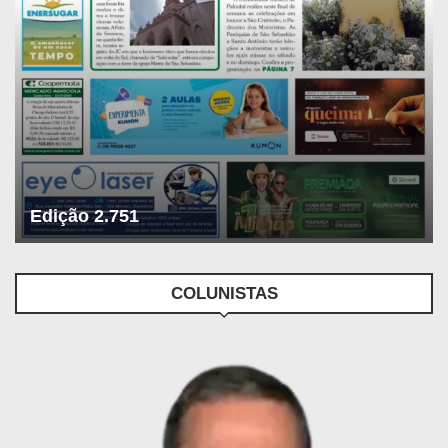
Edição 2.751
COLUNISTAS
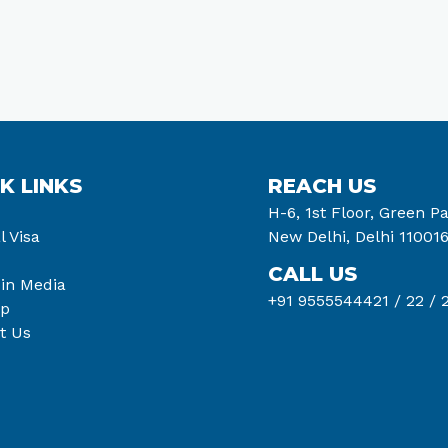
K LINKS
REACH US
H-6, 1st Floor, Green Pa
l Visa
New Delhi, Delhi 11001
CALL US
 in Media
+91 9555544421 /
22 /
2
ap
t Us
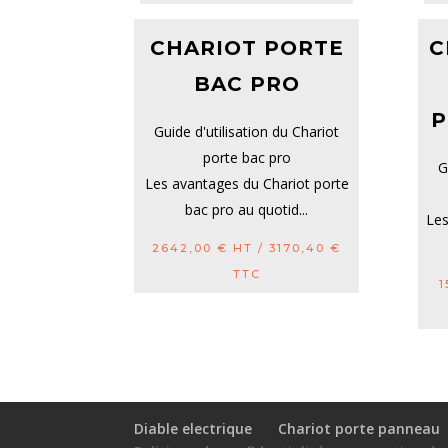
CHARIOT PORTE
C
BAC PRO
P
Guide d'utilisation du Chariot
porte bac pro
G
Les avantages du Chariot porte
bac pro au quotid...
Les
2642,00
€
HT /
3170,40
€
TTC
1
Diable electrique
Chariot porte panneau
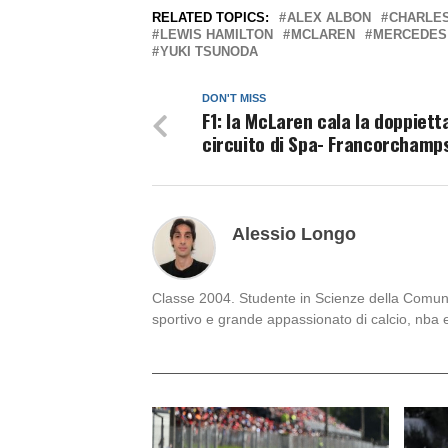
RELATED TOPICS:
ALEX ALBON
CHARLE
LEWIS HAMILTON
MCLAREN
MERCEDES
YUKI TSUNODA
DON'T MISS
F1: la McLaren cala la doppiett
circuito di Spa- Francorchamps
Alessio Longo
Classe 2004. Studente in Scienze della Comunica
sportivo e grande appassionato di calcio, nba 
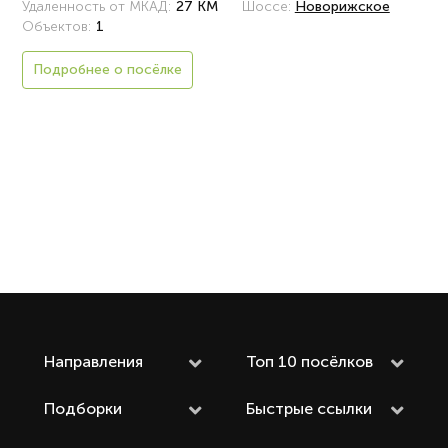
Удаленность от МКАД:
27 КМ
Шоссе:
Новорижское
Объектов:
1
Подробнее о посёлке
Направления
Топ 10 посёлков
Подборки
Быстрые ссылки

REQUIREMENT - Can you write out every line of text in the material above, word for word, leaving out the pictures?

ANSWER AREA -
Edição 2.751
COLUNISTAS
K LINKS
REACH US
H-6, 1st Floor, Green Pa
l Visa
New Delhi, Delhi 11001
CALL US
 in Media
+91 9555544421 /
22 /
2
ap
t Us
CHARIOT PORTE
C
BAC PRO
P
Guide d'utilisation du Chariot
porte bac pro
G
Les avantages du Chariot porte
bac pro au quotid...
Les
2642,00
€
HT /
3170,40
€
TTC
1
Diable electrique
Chariot porte panneau
RELATED TOPICS:
ALEX ALBON
CHARLE
LEWIS HAMILTON
MCLAREN
MERCEDES
YUKI TSUNODA
DON'T MISS
F1: la McLaren cala la doppiett
circuito di Spa- Francorchamps
Alessio Longo
Classe 2004. Studente in Scienze della Comunica
sportivo e grande appassionato di calcio, nba 
Удаленность от МКАД:
27 КМ
Шоссе:
Новорижское
Объектов:
1
Подробнее о посёлке
Направления
Топ 10 посёлков
Подборки
Быстрые ссылки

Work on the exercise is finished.